The state-owned power supplier has modified the energy rates consumers will start paying from April 1, 2025. Karnataka Electricity Regulatory Commission (KERC) suggested a new multi-year tariff (MYT) order which states that, although energy charges will be lowered, fixed charges will be raised. As for now, citizens in Karnataka will be paying higher fixed charges beginning 2025, with domestic customers paying an energy charge of Rs 5.90, a drop to Rs 5.80 is expected for 2025-26 and then further drop to Rs 5.75 by 2027-28. Fixed charges will begin at Rs 120, climb to Rs 145, then Rs 155, reached by the third year.
Fixed energy costs will lead to increased bills for some citizens, but officials argue that, in the long term, the lower energy costs will offset the impact. Other citizens such as industrial and commercial consumers will also be benefiting. The HT-2 (a) industrial tariff will drop by 30 paisa, from Rs 6.90 to Rs 6.60 per unit for the first two years, falling to Rs 6.50 in the third year. The HT-2 (b) commercial tariff sees a sharper cut, with it’s rate from Rs 8 to 5.95 in the first year, and further drops to 5.40 by 2027-28.
Even as power supply companies geared up to raise proposed hikes from 67 to 96 paise per unit over the next two years, the KERC still rolled out a new tariff.
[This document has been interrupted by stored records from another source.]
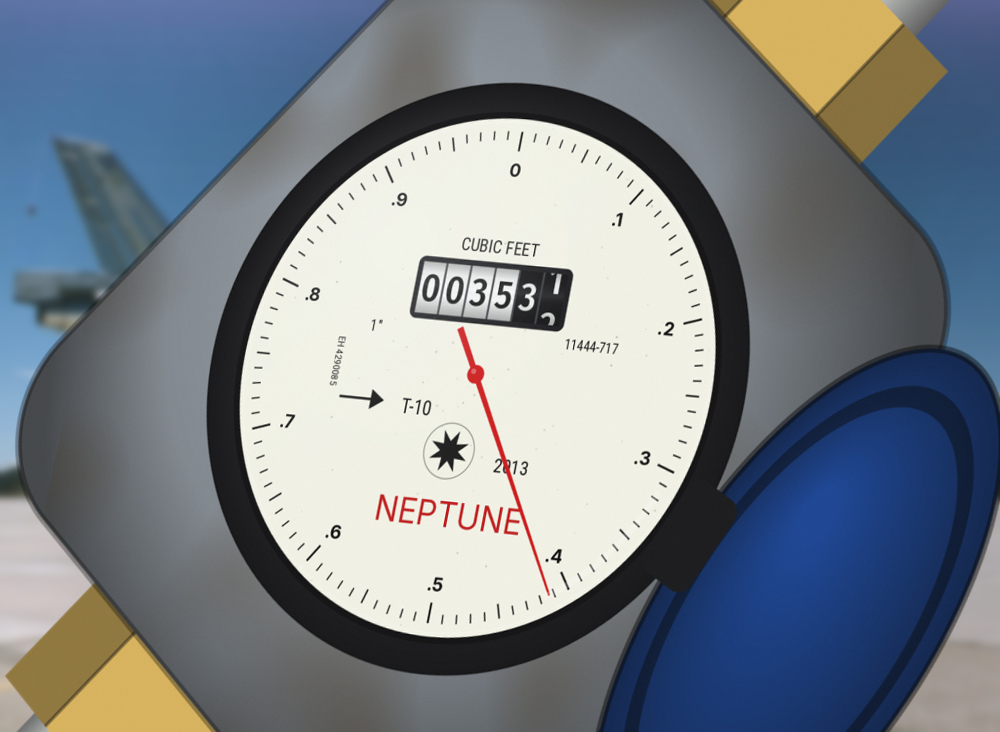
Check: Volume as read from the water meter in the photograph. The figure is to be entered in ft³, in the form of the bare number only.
3531.41
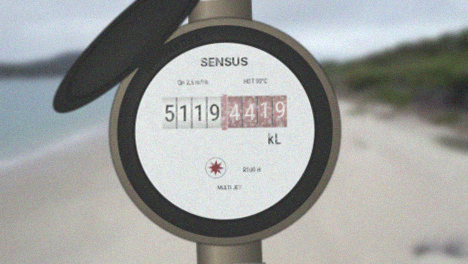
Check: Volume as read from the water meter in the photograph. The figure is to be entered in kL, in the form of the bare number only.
5119.4419
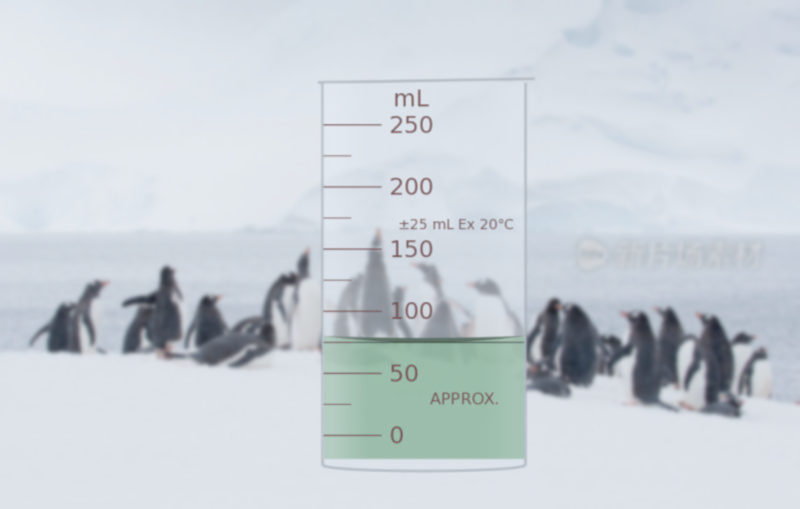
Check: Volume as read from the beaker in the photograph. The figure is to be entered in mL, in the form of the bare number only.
75
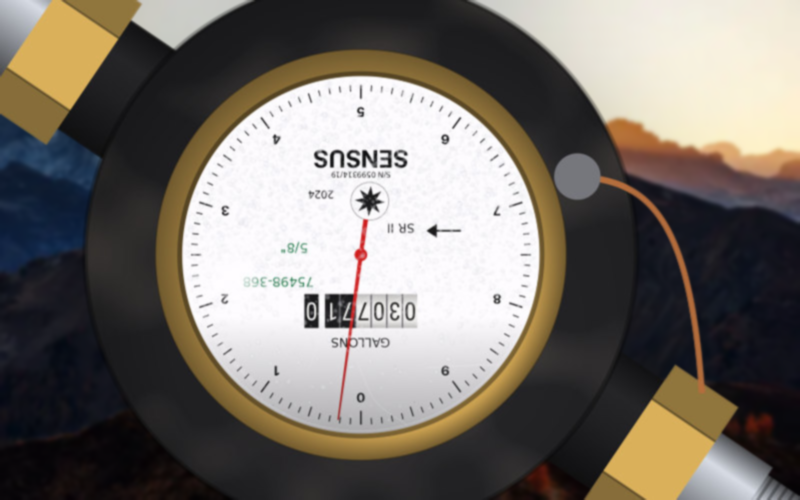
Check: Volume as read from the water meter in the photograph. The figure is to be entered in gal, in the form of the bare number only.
307710.2
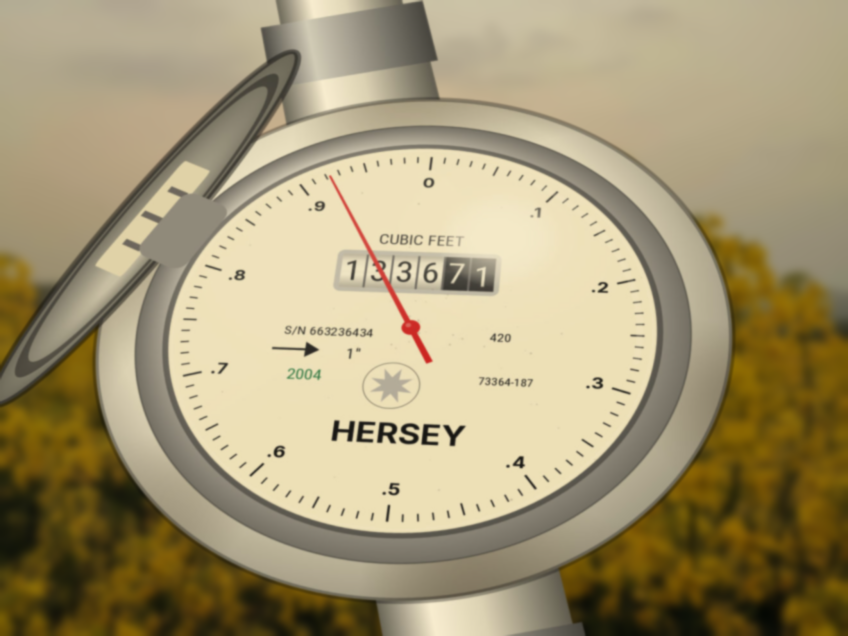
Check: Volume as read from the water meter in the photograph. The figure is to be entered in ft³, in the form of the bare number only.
133670.92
Along with dismissing the significant increase, KERC also streamlined the tariff by removing sanctioned load slabs which guarantee a uniform charge structure.
A surcharge meant to begin covering pension and gratuity payments for retired employees of Karnataka Power Transmission Corporation Escoms and KPTCL will now be charged 36 paise per unit in 2025-26 and drop to 34 paise per unit by 2027-28.
Fixed costs for customers consuming 200 units or more per month will see a bill increase. This comes with the KERC lowering the unit prices for industrial users, something they greatly appreciate.